◆ A run of records:
--- Begin ---

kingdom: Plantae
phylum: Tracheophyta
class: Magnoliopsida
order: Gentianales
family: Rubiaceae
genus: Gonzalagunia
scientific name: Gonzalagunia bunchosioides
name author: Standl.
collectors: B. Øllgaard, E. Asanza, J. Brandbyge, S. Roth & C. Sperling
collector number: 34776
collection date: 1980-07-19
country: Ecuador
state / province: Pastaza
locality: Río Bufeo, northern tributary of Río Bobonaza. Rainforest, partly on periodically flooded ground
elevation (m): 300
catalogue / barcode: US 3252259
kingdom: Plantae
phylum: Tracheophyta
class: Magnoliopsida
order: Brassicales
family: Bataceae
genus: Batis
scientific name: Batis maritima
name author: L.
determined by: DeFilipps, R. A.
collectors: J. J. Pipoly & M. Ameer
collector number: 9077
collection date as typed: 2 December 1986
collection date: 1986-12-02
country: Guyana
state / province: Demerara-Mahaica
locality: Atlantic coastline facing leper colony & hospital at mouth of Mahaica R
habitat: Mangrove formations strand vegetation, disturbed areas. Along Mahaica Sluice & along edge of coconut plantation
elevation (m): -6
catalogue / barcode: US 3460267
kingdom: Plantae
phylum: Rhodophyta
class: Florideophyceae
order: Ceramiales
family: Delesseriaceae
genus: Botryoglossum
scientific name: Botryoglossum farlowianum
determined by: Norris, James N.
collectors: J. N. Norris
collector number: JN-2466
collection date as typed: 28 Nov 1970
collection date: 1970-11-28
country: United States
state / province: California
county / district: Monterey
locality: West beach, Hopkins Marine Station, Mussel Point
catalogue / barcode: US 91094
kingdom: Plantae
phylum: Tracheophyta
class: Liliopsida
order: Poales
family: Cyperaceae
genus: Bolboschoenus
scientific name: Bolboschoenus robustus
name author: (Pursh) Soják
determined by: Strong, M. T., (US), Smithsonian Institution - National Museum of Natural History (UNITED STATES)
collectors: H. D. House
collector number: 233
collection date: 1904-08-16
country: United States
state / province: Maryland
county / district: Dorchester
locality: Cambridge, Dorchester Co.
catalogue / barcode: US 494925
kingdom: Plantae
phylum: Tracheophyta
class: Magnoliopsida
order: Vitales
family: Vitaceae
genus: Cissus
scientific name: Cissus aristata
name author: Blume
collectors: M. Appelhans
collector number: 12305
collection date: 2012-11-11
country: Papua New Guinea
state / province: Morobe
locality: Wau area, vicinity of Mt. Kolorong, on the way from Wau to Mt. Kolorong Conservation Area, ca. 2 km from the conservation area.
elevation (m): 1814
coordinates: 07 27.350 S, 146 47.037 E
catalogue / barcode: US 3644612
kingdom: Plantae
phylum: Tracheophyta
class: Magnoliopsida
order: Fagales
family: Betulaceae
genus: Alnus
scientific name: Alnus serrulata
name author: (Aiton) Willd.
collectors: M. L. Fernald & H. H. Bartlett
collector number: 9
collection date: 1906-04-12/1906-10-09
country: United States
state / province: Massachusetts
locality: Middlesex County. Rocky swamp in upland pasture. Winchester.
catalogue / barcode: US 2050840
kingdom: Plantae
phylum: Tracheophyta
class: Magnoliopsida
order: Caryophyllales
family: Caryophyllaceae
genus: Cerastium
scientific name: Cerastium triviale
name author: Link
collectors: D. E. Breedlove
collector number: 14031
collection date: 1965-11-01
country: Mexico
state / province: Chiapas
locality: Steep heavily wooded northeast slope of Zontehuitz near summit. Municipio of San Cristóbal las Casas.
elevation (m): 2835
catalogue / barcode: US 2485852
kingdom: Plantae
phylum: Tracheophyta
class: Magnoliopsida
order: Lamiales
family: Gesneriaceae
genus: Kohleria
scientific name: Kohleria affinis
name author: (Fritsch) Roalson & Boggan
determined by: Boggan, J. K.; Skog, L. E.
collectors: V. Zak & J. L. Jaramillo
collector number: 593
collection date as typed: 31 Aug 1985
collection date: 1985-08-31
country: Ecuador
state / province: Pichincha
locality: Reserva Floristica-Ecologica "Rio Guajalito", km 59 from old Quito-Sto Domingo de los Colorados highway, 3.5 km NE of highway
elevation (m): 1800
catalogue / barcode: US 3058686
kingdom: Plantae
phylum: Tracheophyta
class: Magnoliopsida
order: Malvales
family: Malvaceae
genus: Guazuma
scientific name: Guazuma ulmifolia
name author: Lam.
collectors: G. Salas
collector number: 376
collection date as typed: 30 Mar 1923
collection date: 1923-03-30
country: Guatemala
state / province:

--- End ---

◆ Task instructions: Render the lines above as a numbered list, leaving out any blank lines, and cover all the records.

◆ Complete output:
1. kingdom: Plantae
2. phylum: Tracheophyta
3. class: Magnoliopsida
4. order: Gentianales
5. family: Rubiaceae
6. genus: Gonzalagunia
7. scientific name: Gonzalagunia bunchosioides
8. name author: Standl.
9. collectors: B. Øllgaard, E. Asanza, J. Brandbyge, S. Roth & C. Sperling
10. collector number: 34776
11. collection date: 1980-07-19
12. country: Ecuador
13. state / province: Pastaza
14. locality: Río Bufeo, northern tributary of Río Bobonaza. Rainforest, partly on periodically flooded ground
15. elevation (m): 300
16. catalogue / barcode: US 3252259
17. kingdom: Plantae
18. phylum: Tracheophyta
19. class: Magnoliopsida
20. order: Brassicales
21. family: Bataceae
22. genus: Batis
23. scientific name: Batis maritima
24. name author: L.
25. determined by: DeFilipps, R. A.
26. collectors: J. J. Pipoly & M. Ameer
27. collector number: 9077
28. collection date as typed: 2 December 1986
29. collection date: 1986-12-02
30. country: Guyana
31. state / province: Demerara-Mahaica
32. locality: Atlantic coastline facing leper colony & hospital at mouth of Mahaica R
33. habitat: Mangrove formations strand vegetation, disturbed areas. Along Mahaica Sluice & along edge of coconut plantation
34. elevation (m): -6
35. catalogue / barcode: US 3460267
36. kingdom: Plantae
37. phylum: Rhodophyta
38. class: Florideophyceae
39. order: Ceramiales
40. family: Delesseriaceae
41. genus: Botryoglossum
42. scientific name: Botryoglossum farlowianum
43. determined by: Norris, James N.
44. collectors: J. N. Norris
45. collector number: JN-2466
46. collection date as typed: 28 Nov 1970
47. collection date: 1970-11-28
48. country: United States
49. state / province: California
50. county / district: Monterey
51. locality: West beach, Hopkins Marine Station, Mussel Point
52. catalogue / barcode: US 91094
53. kingdom: Plantae
54. phylum: Tracheophyta
55. class: Liliopsida
56. order: Poales
57. family: Cyperaceae
58. genus: Bolboschoenus
59. scientific name: Bolboschoenus robustus
60. name author: (Pursh) Soják
61. determined by: Strong, M. T., (US), Smithsonian Institution - National Museum of Natural History (UNITED STATES)
62. collectors: H. D. House
63. collector number: 233
64. collection date: 1904-08-16
65. country: United States
66. state / province: Maryland
67. county / district: Dorchester
68. locality: Cambridge, Dorchester Co.
69. catalogue / barcode: US 494925
70. kingdom: Plantae
71. phylum: Tracheophyta
72. class: Magnoliopsida
73. order: Vitales
74. family: Vitaceae
75. genus: Cissus
76. scientific name: Cissus aristata
77. name author: Blume
78. collectors: M. Appelhans
79. collector number: 12305
80. collection date: 2012-11-11
81. country: Papua New Guinea
82. state / province: Morobe
83. locality: Wau area, vicinity of Mt. Kolorong, on the way from Wau to Mt. Kolorong Conservation Area, ca. 2 km from the conservation area.
84. elevation (m): 1814
85. coordinates: 07 27.350 S, 146 47.037 E
86. catalogue / barcode: US 3644612
87. kingdom: Plantae
88. phylum: Tracheophyta
89. class: Magnoliopsida
90. order: Fagales
91. family: Betulaceae
92. genus: Alnus
93. scientific name: Alnus serrulata
94. name author: (Aiton) Willd.
95. collectors: M. L. Fernald & H. H. Bartlett
96. collector number: 9
97. collection date: 1906-04-12/1906-10-09
98. country: United States
99. state / province: Massachusetts
100. locality: Middlesex County. Rocky swamp in upland pasture. Winchester.
101. catalogue / barcode: US 2050840
102. kingdom: Plantae
103. phylum: Tracheophyta
104. class: Magnoliopsida
105. order: Caryophyllales
106. family: Caryophyllaceae
107. genus: Cerastium
108. scientific name: Cerastium triviale
109. name author: Link
110. collectors: D. E. Breedlove
111. collector number: 14031
112. collection date: 1965-11-01
113. country: Mexico
114. state / province: Chiapas
115. locality: Steep heavily wooded northeast slope of Zontehuitz near summit. Municipio of San Cristóbal las Casas.
116. elevation (m): 2835
117. catalogue / barcode: US 2485852
118. kingdom: Plantae
119. phylum: Tracheophyta
120. class: Magnoliopsida
121. order: Lamiales
122. family: Gesneriaceae
123. genus: Kohleria
124. scientific name: Kohleria affinis
125. name author: (Fritsch) Roalson & Boggan
126. determined by: Boggan, J. K.; Skog, L. E.
127. collectors: V. Zak & J. L. Jaramillo
128. collector number: 593
129. collection date as typed: 31 Aug 1985
130. collection date: 1985-08-31
131. country: Ecuador
132. state / province: Pichincha
133. locality: Reserva Floristica-Ecologica "Rio Guajalito", km 59 from old Quito-Sto Domingo de los Colorados highway, 3.5 km NE of highway
134. elevation (m): 1800
135. catalogue / barcode: US 3058686
136. kingdom: Plantae
137. phylum: Tracheophyta
138. class: Magnoliopsida
139. order: Malvales
140. family: Malvaceae
141. genus: Guazuma
142. scientific name: Guazuma ulmifolia
143. name author: Lam.
144. collectors: G. Salas
145. collector number: 376
146. collection date as typed: 30 Mar 1923
147. collection date: 1923-03-30
148. country: Guatemala
149. state / province:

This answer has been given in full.